Dr. Jesper Levring Andersen, Associate Professor at the University of Copenhagen
Dr. Jesper Levring Andersen is associate Professor and Executive Head of the Department of Food and Resource Economics at the University of Copenhagen. He received a Master's degree in Economics from the University of Copenhagen in 1996 and a doctorate from the Royal Danish Veterinary and Agricultural University in 2005. He has an advisory role with the Public Sector Ministry of Food, Agriculture and Fisheries, advising the Danish Ministry of Environment and Food on fisheries, and is involved in providing scientific advice to the European Commission on fisheries issues.
Fisheries development in Denmark
1.After Brexit, how can other EU member states better maintain their fishery in the exclusive economic zones of the United Kingdom?
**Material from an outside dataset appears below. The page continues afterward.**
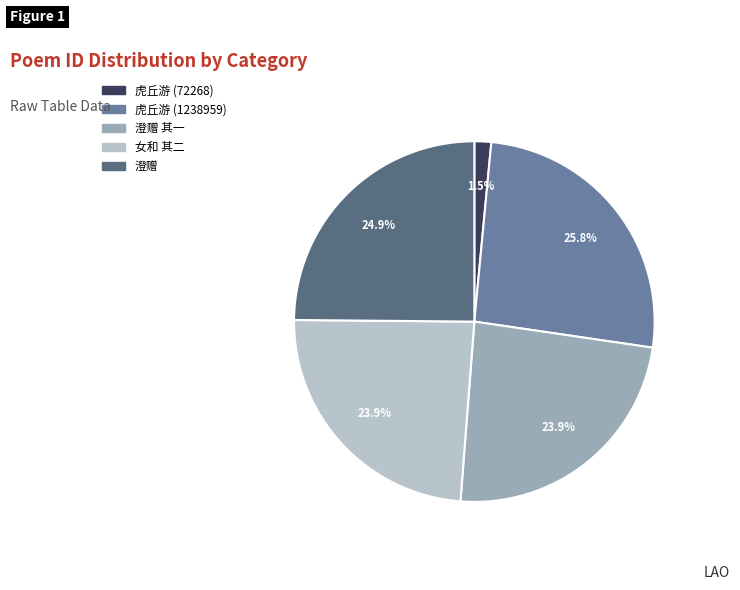

Count the number of slices in the pie.

5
In what way should Denmark view the restrictions from the UK?
The agreement does not prohibit EU fishermen from fishing in the UK EEZ. They can do it as they have always done, but the available quotas have been reduced for specific species. Whether this will result in changed behavior by the fishermen in form of fishing more in the EU EEZ could be an outcome, but I don’t see any reason for such a behavioral change, unless the individual quotas become so small that it is not economically viable to sail so far in order to catch it. This also goes for the Danish fishermen.
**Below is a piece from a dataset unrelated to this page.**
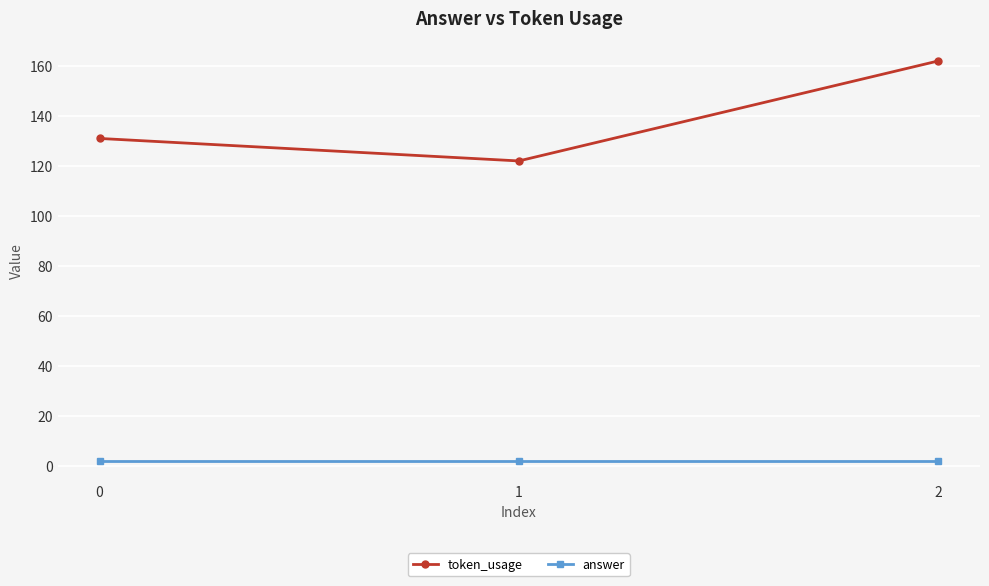

How many token_usage values are between 122 and 162?

3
2.The decision by the UK about leaving the European Union causes a range of negotiations, and these negotiations prolonged. During this period, has the Danish government taken any measures to make up for the economic losses?
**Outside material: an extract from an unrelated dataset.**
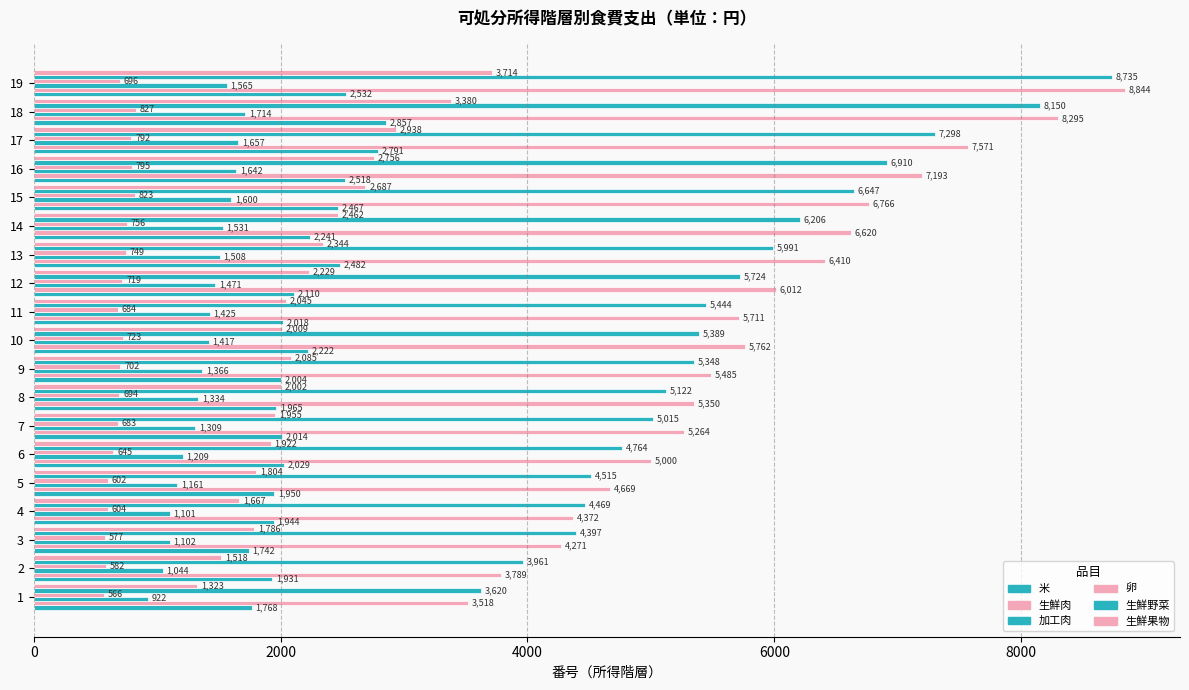

Count the number of categories in the chart.

19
No. During the negotiation period, things continued as normal. Some fishermen might have waited with investments in a new vessel or gear upgrades etc., but the daily fishery generally continued unchanged. After the agreement was reached, EU is currently setting up a compensation scheme. The actual scheme and its conditions is currently unknown to me.
3.In the context of global climate change, are there any suggestions for the sustainable development of Danish fisheries?
There are funds set aside for projects to reduce the environmental impact of fishing activities. Fishermen can apply for subsidies related to upgrading an engine for instance or introducing a new gear, which reduces environmental impact of eg. trawling.
4.In recent years, the Arctic has been gaining popularity. Does the Danish government have any plans for Arctic fisheries?
Greenland is a part of the Danish commonwealth of the Realm, but have their own sovereign government, which sets the management of the fishery around Greenland. I don’t know of any current official plans for developing the fishery in this area following opening of new fishing opportunities following increase sea temperatures.